# Job item
Would you copy only the lines below, from the one containing "animato attraverso i" through the very last one, leaving the pictures out?

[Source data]
Start of Block

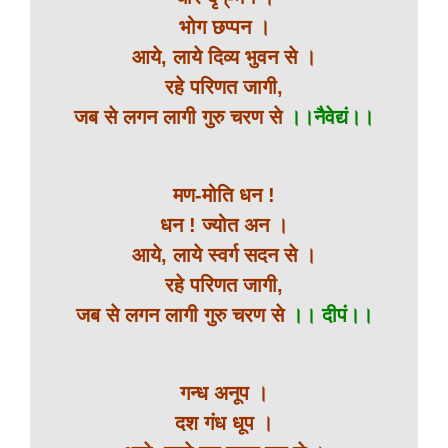
भोग छप्पन ।
आये, लाये दिव्य भुवन से ।
रहे परिणत जागी,
जब से लगन लागी गुरु चरण से
।।नैवेद्यं।।
मण-मोति धन !
धन ! ज्योत अन ।
आये, लाये स्वर्ग सदन से ।
रहे परिणत जागी,
जब से लगन लागी गुरु चरण से
।। दीपं।।
गन्ध अनूप ।
दश गंध धूप ।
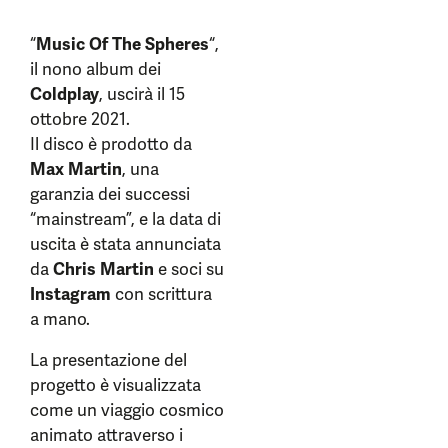
“
Music Of The Spheres
“,
il nono album dei
Coldplay
, uscirà il 15
ottobre 2021.
Il disco è prodotto da
Max Martin
, una
garanzia dei successi
“mainstream”, e la data di
uscita è stata annunciata
da
Chris Martin
e soci su
Instagram
con scrittura
a mano.
La presentazione del
progetto è visualizzata
come un viaggio cosmico
animato attraverso i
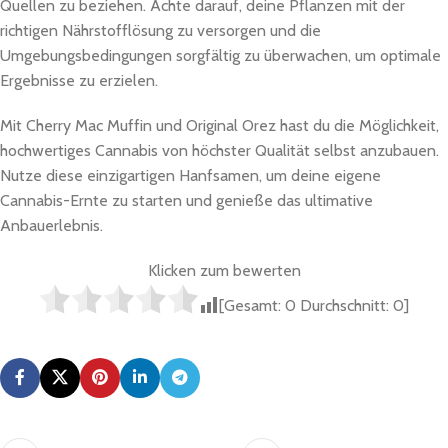
Quellen zu beziehen. Achte darauf, deine Pflanzen mit der
richtigen Nährstofflösung zu versorgen und die
Umgebungsbedingungen sorgfältig zu überwachen, um optimale
Ergebnisse zu erzielen.
Mit Cherry Mac Muffin und Original Orez hast du die Möglichkeit,
hochwertiges Cannabis von höchster Qualität selbst anzubauen.
Nutze diese einzigartigen Hanfsamen, um deine eigene
Cannabis-Ernte zu starten und genieße das ultimative
Anbauerlebnis.
Klicken zum bewerten
[Gesamt:
0
Durchschnitt:
0
]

End of Block

# The answer
animato attraverso i
Quellen zu beziehen. Achte darauf, deine Pflanzen mit der
richtigen Nährstofflösung zu versorgen und die
Umgebungsbedingungen sorgfältig zu überwachen, um optimale
Ergebnisse zu erzielen.
Mit Cherry Mac Muffin und Original Orez hast du die Möglichkeit,
hochwertiges Cannabis von höchster Qualität selbst anzubauen.
Nutze diese einzigartigen Hanfsamen, um deine eigene
Cannabis-Ernte zu starten und genieße das ultimative
Anbauerlebnis.
Klicken zum bewerten
[Gesamt:
0
Durchschnitt:
0
]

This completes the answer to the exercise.